[WHAT THE TASK ASKS] Please copy out the lines from the first one through the line containing "v(13.17, 14.03) *", with both ends included. Leave the picture out of your copy.

---------- RECORDS FOR PROCESSING ----------

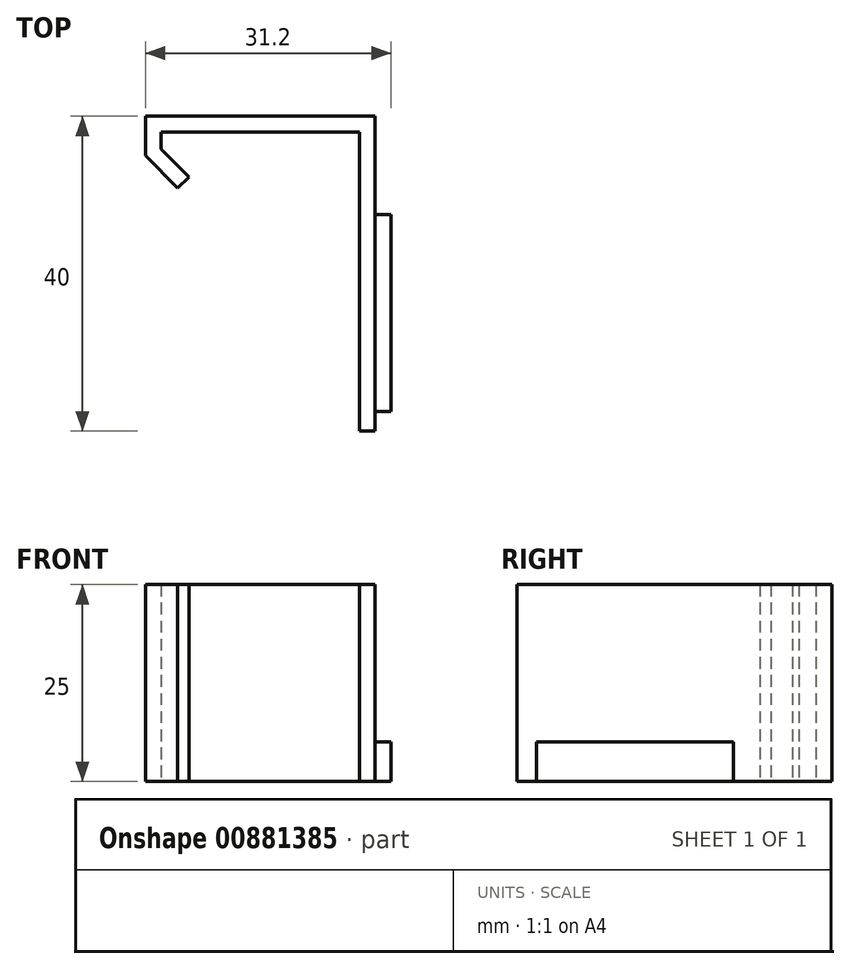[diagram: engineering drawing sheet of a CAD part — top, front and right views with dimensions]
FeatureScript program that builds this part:
annotation { "Feature Type Name" : "Feature", "Feature Type Description" : "" }
export const myFeature = defineFeature(function(context is Context, id is Id, definition is map)
    precondition{}
    {
        {
            var Q0;
            Q0=qCreatedBy(makeId("Top.planeOp"),FACE);
            var sketch = newSketch(context, id + "F0", { "sketchPlane" : qUnion([Q0])});
            skLineSegment(sketch, "E0", {"start": v(0, 0) * mm, "end": v(2, 0) * mm});
            skLineSegment(sketch, "E1", {"start": v(2, 0) * mm, "end": v(2, 25) * mm});
            skLineSegment(sketch, "E2", {"start": v(2, 25) * mm, "end": v(-23, 25) * mm});
            skLineSegment(sketch, "E3", {"start": v(-23, 25) * mm, "end": v(-23, 23) * mm});
            skLineSegment(sketch, "E4", {"start": v(-23, 23) * mm, "end": v(0, 23) * mm});
            skLineSegment(sketch, "E5", {"start": v(0, 23) * mm, "end": v(0, 0) * mm});
            skLineSegment(sketch, "E6", {"start": v(-23.1, 22.9) * mm, "end": v(-23.1, 25.1) * mm});
            skLineSegment(sketch, "E7", {"start": v(-23.1, 25.1) * mm, "end": v(2.1, 25.1) * mm});
            skLineSegment(sketch, "E8", {"start": v(2.1, 25.1) * mm, "end": v(2.1, -12.9) * mm});
            skLineSegment(sketch, "E9", {"start": v(-23.1, 22.9) * mm, "end": v(-19.56, 19.36) * mm});
            skLineSegment(sketch, "E10", {"start": v(2.1, 25.1) * mm, "end": v(13.17, 14.03) * mm, "construction": true});
            skLineSegment(sketch, "E11", {"start": v(-19.56, 19.36) * mm, "end": v(7.84, 19.36) * mm, "construction": true});
            skPoint(sketch, "E12", {"position": v(2.1, 19.36) * mm});
            skLineSegment(sketch, "E13", {"start": v(-19.56, 19.36) * mm, "end": v(-20.98, 17.95) * mm});
            skLineSegment(sketch, "E14", {"start": v(-20.98, 17.95) * mm, "end": v(-25.1, 22.07) * mm});
            skLineSegment(sketch, "E15", {"start": v(-25.1, 22.07) * mm, "end": v(-25.1, 27.1) * mm});
            skLineSegment(sketch, "E16", {"start": v(-25.1, 27.1) * mm, "end": v(4.1, 27.1) * mm});
            skLineSegment(sketch, "E17", {"start": v(4.1, 27.1) * mm, "end": v(4.1, -12.9) * mm});
            skLineSegment(sketch, "E18", {"start": v(4.1, -12.9) * mm, "end": v(2.1, -12.9) * mm});
            skLineSegment(sketch, "E19", {"start": v(-23.1, 22.9) * mm, "end": v(-24.51, 21.49) * mm, "construction": true});
            skLineSegment(sketch, "E20.bottom", {"start": v(4.1, -10.4) * mm, "end": v(6.1, -10.4) * mm});
            skLineSegment(sketch, "E20.top", {"start": v(4.1, 14.6) * mm, "end": v(6.1, 14.6) * mm});
            skLineSegment(sketch, "E20.left", {"start": v(4.1, -10.4) * mm, "end": v(4.1, 14.6) * mm});
            skLineSegment(sketch, "E20.right", {"start": v(6.1, -10.4) * mm, "end": v(6.1, 14.6) * mm});
            skSolve(sketch);
        }
        {
            var Q0;
            Q0=makeQuery(id+"F0.imprint","IMPRINT",FACE,{"disambiguationData":[TD([[makeQuery(id+"F0.imprint","IMPRINT",EDGE,{"derivedFrom":sQuery(id+"F0.wireOp",EDGE,"E6")}),1.0]])]});
            extrude(context, id + "F1", {"entities" : qUnion([Q0]), "depth" : 25 * mm, "offsetDistance" : 25 * mm});
        }
        {
            var Q0;
            Q0=makeQuery(id+"F0.imprint","IMPRINT",FACE,{"disambiguationData":[TD([[makeQuery(id+"F0.imprint","IMPRINT",EDGE,{"derivedFrom":sQuery(id+"F0.wireOp",EDGE,"E20.bottom")}),1.0]])]});
            extrude(context, id + "F2", {"entities" : qUnion([Q0]), "operationType" : NewBodyOperationType.ADD, "depth" : 5 * mm, "offsetDistance" : 25 * mm});
        }
    });
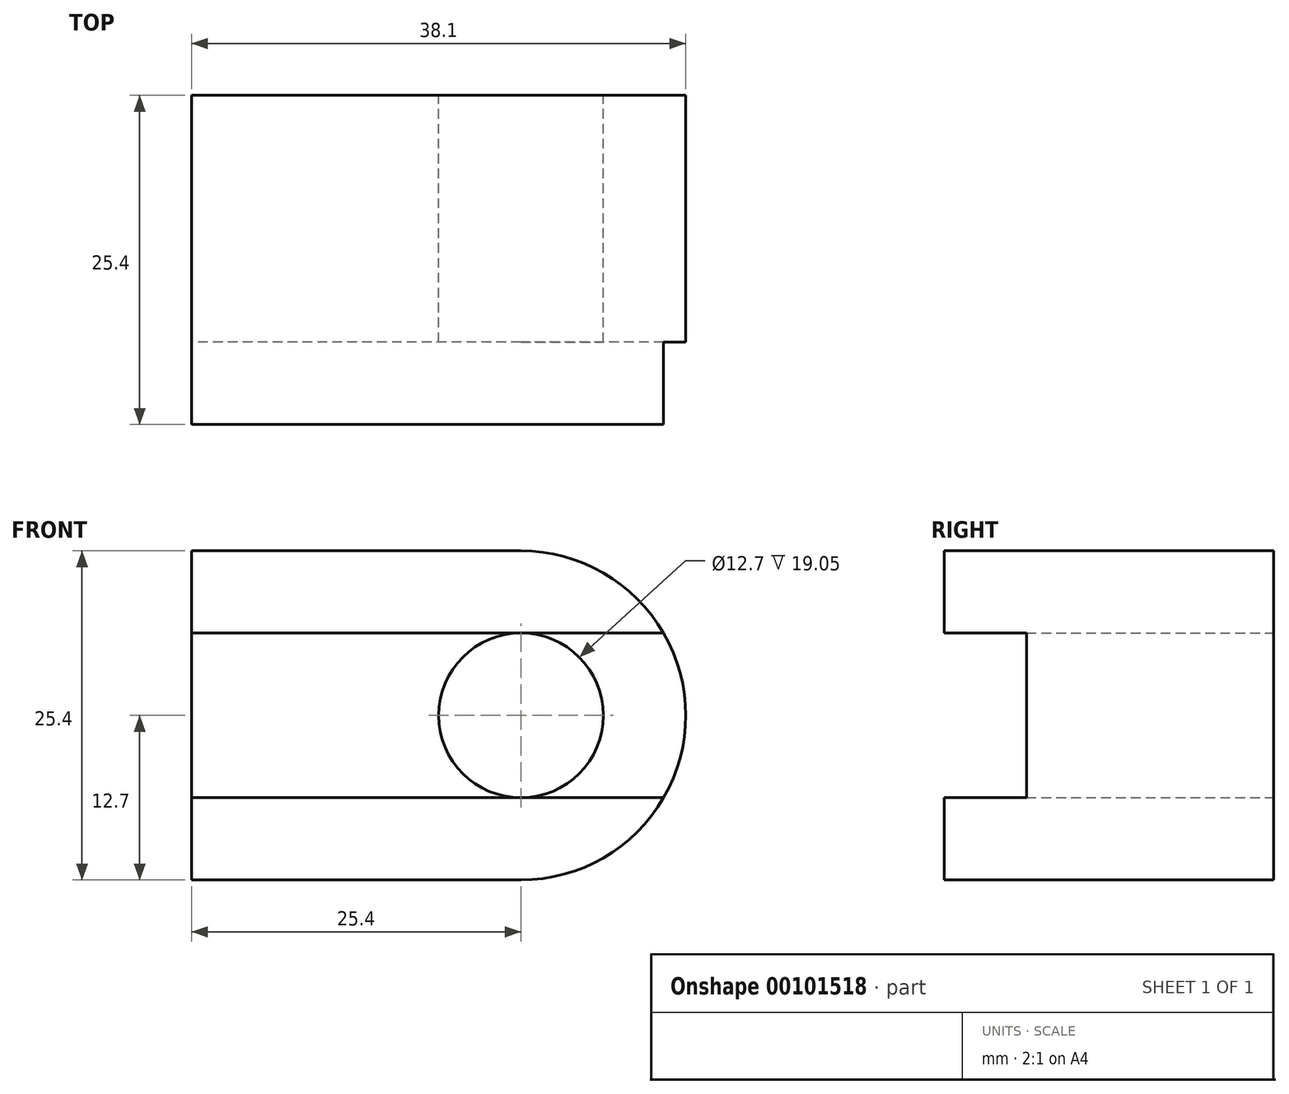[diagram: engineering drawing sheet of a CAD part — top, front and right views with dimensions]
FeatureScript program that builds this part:
annotation { "Feature Type Name" : "Feature", "Feature Type Description" : "" }
export const myFeature = defineFeature(function(context is Context, id is Id, definition is map)
    precondition{}
    {
        {
            var Q0;
            Q0=qCreatedBy(makeId("Top.planeOp"),FACE);
            var sketch = newSketch(context, id + "F0", { "sketchPlane" : qUnion([Q0])});
            skLineSegment(sketch, "E0.bottom", {"start": v(0, 0) * mm, "end": v(38.1, 0) * mm});
            skLineSegment(sketch, "E0.top", {"start": v(0, -25.4) * mm, "end": v(38.1, -25.4) * mm});
            skLineSegment(sketch, "E0.left", {"start": v(0, 0) * mm, "end": v(0, -25.4) * mm});
            skLineSegment(sketch, "E0.right", {"start": v(38.1, 0) * mm, "end": v(38.1, -25.4) * mm});
            skLineSegment(sketch, "E1.bottom", {"start": v(0, 0) * mm, "end": v(12.7, 0) * mm});
            skLineSegment(sketch, "E1.top", {"start": v(0, -12.7) * mm, "end": v(12.7, -12.7) * mm});
            skLineSegment(sketch, "E1.left", {"start": v(0, 0) * mm, "end": v(0, -12.7) * mm});
            skLineSegment(sketch, "E1.right", {"start": v(12.7, 0) * mm, "end": v(12.7, -12.7) * mm});
            skLineSegment(sketch, "E2.bottom", {"start": v(12.7, -12.7) * mm, "end": v(38.1, -12.7) * mm});
            skLineSegment(sketch, "E2.top", {"start": v(12.7, -25.4) * mm, "end": v(38.1, -25.4) * mm});
            skLineSegment(sketch, "E2.left", {"start": v(12.7, -12.7) * mm, "end": v(12.7, -25.4) * mm});
            skLineSegment(sketch, "E2.right", {"start": v(38.1, -12.7) * mm, "end": v(38.1, -25.4) * mm});
            skSolve(sketch);
        }
        {
            var Q0;
            Q0=makeQuery(id+"F0.imprint","IMPRINT",FACE,{"disambiguationData":[TD([[makeQuery(id+"F0.imprint","IMPRINT",EDGE,{"derivedFrom":sQuery(id+"F0.wireOp",EDGE,"E0.bottom")}),-1.0]])]});
            var Q1;
            Q1=makeQuery(id+"F0.imprint","IMPRINT",FACE,{"disambiguationData":[TD([[makeQuery(id+"F0.imprint","IMPRINT",EDGE,{"derivedFrom":sQuery(id+"F0.wireOp",EDGE,"E0.top")}),1.0]])]});
            var Q2;
            Q2=makeQuery(id+"F0.imprint","IMPRINT",FACE,{"disambiguationData":[TD([[makeQuery(id+"F0.imprint","IMPRINT",EDGE,{"derivedFrom":sQuery(id+"F0.wireOp",EDGE,"E1.bottom")}),-1.0]])]});
            extrude(context, id + "F1", {"entities" : qUnion([Q0, Q1, Q2]), "depth" : 25.4 * mm});
        }
        {
            var Q0;
            Q0=qCreatedBy(makeId("Right.planeOp"),FACE);
            var sketch = newSketch(context, id + "F2", { "sketchPlane" : qUnion([Q0])});
            skLineSegment(sketch, "E3.bottom", {"start": v(0, 0) * mm, "end": v(-19.05, 0) * mm});
            skLineSegment(sketch, "E3.top", {"start": v(0, 6.35) * mm, "end": v(-19.05, 6.35) * mm});
            skLineSegment(sketch, "E3.left", {"start": v(0, 0) * mm, "end": v(0, 6.35) * mm});
            skLineSegment(sketch, "E3.right", {"start": v(-19.05, 0) * mm, "end": v(-19.05, 6.35) * mm});
            skLineSegment(sketch, "E4.bottom", {"start": v(-19.05, 6.35) * mm, "end": v(-25.4, 6.35) * mm});
            skLineSegment(sketch, "E4.top", {"start": v(-19.05, 19.05) * mm, "end": v(-25.4, 19.05) * mm});
            skLineSegment(sketch, "E4.left", {"start": v(-19.05, 6.35) * mm, "end": v(-19.05, 19.05) * mm});
            skLineSegment(sketch, "E4.right", {"start": v(-25.4, 6.35) * mm, "end": v(-25.4, 19.05) * mm});
            skSolve(sketch);
        }
        {
            var Q0;
            Q0=makeQuery(id+"F2.imprint","IMPRINT",FACE,{"disambiguationData":[TD([[makeQuery(id+"F2.imprint","IMPRINT",EDGE,{"derivedFrom":sQuery(id+"F2.wireOp",EDGE,"E4.bottom")}),-1.0]])]});
            extrude(context, id + "F3", {"entities" : qUnion([Q0]), "operationType" : NewBodyOperationType.REMOVE, "endBound" : BoundingType.THROUGH_ALL, "depth" : 25.4 * mm});
        }
        {
            var Q0;
            Q0=qCreatedBy(makeId("Front.planeOp"),FACE);
            var sketch = newSketch(context, id + "F4", { "sketchPlane" : qUnion([Q0])});
            skCircle(sketch, "E5", {"center": v(25.4, 12.7) * mm, "radius": 6.35 * mm});
            skSolve(sketch);
        }
        {
            var Q0;
            Q0 = qSketchRegion(id + "F4", true);
            extrude(context, id + "F5", {"entities" : qUnion([Q0]), "operationType" : NewBodyOperationType.REMOVE, "endBound" : BoundingType.THROUGH_ALL, "depth" : 25.4 * mm});
        }
        {
            var Q0;
            Q0=qCreatedBy(makeId("Front.planeOp"),FACE);
            var sketch = newSketch(context, id + "F6", { "sketchPlane" : qUnion([Q0])});
            skLineSegment(sketch, "E6.bottom", {"start": v(0, 0) * mm, "end": v(25.4, 0) * mm});
            skLineSegment(sketch, "E6.top", {"start": v(0, 25.4) * mm, "end": v(25.4, 25.4) * mm});
            skLineSegment(sketch, "E6.left", {"start": v(0, 0) * mm, "end": v(0, 25.4) * mm});
            skLineSegment(sketch, "E6.right", {"start": v(25.4, 0) * mm, "end": v(25.4, 25.4) * mm});
            skArc(sketch, "E7", {"start": v(25.4, 0) * mm, "mid": v(38.1, 12.7) * mm, "end": v(25.4, 25.4) * mm});
            skLineSegment(sketch, "E8", {"start": v(25.4, 25.4) * mm, "end": v(38.1, 25.4) * mm});
            skLineSegment(sketch, "E9", {"start": v(38.1, 25.4) * mm, "end": v(38.1, 0) * mm});
            skLineSegment(sketch, "E10", {"start": v(38.1, 0) * mm, "end": v(25.4, 0) * mm});
            skSolve(sketch);
        }
        {
            var Q0;
            {var subQ0=sQuery(id+"F6.wireOp",EDGE,"E10");Q0=makeQuery(id+"F6.imprint","IMPRINT",FACE,{"disambiguationData":[TD([[makeQuery(id+"F6.imprint","IMPRINT",EDGE,{"derivedFrom":subQ0}),-1.0]])]});}
            var Q1;
            {var subQ0=sQuery(id+"F6.wireOp",EDGE,"E8");Q1=makeQuery(id+"F6.imprint","IMPRINT",FACE,{"disambiguationData":[TD([[makeQuery(id+"F6.imprint","IMPRINT",EDGE,{"derivedFrom":subQ0}),-1.0]])]});}
            extrude(context, id + "F7", {"entities" : qUnion([Q0, Q1]), "operationType" : NewBodyOperationType.REMOVE, "endBound" : BoundingType.THROUGH_ALL, "depth" : 25.4 * mm});
        }
    });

----------

[THE COMPLETED TASK]
[diagram: engineering drawing sheet of a CAD part — top, front and right views with dimensions]
FeatureScript program that builds this part:
annotation { "Feature Type Name" : "Feature", "Feature Type Description" : "" }
export const myFeature = defineFeature(function(context is Context, id is Id, definition is map)
    precondition{}
    {
        {
            var Q0;
            Q0=qCreatedBy(makeId("Top.planeOp"),FACE);
            var sketch = newSketch(context, id + "F0", { "sketchPlane" : qUnion([Q0])});
            skLineSegment(sketch, "E0", {"start": v(0, 0) * mm, "end": v(2, 0) * mm});
            skLineSegment(sketch, "E1", {"start": v(2, 0) * mm, "end": v(2, 25) * mm});
            skLineSegment(sketch, "E2", {"start": v(2, 25) * mm, "end": v(-23, 25) * mm});
            skLineSegment(sketch, "E3", {"start": v(-23, 25) * mm, "end": v(-23, 23) * mm});
            skLineSegment(sketch, "E4", {"start": v(-23, 23) * mm, "end": v(0, 23) * mm});
            skLineSegment(sketch, "E5", {"start": v(0, 23) * mm, "end": v(0, 0) * mm});
            skLineSegment(sketch, "E6", {"start": v(-23.1, 22.9) * mm, "end": v(-23.1, 25.1) * mm});
            skLineSegment(sketch, "E7", {"start": v(-23.1, 25.1) * mm, "end": v(2.1, 25.1) * mm});
            skLineSegment(sketch, "E8", {"start": v(2.1, 25.1) * mm, "end": v(2.1, -12.9) * mm});
            skLineSegment(sketch, "E9", {"start": v(-23.1, 22.9) * mm, "end": v(-19.56, 19.36) * mm});
            skLineSegment(sketch, "E10", {"start": v(2.1, 25.1) * mm, "end": v(13.17, 14.03) * mm, "construction": true});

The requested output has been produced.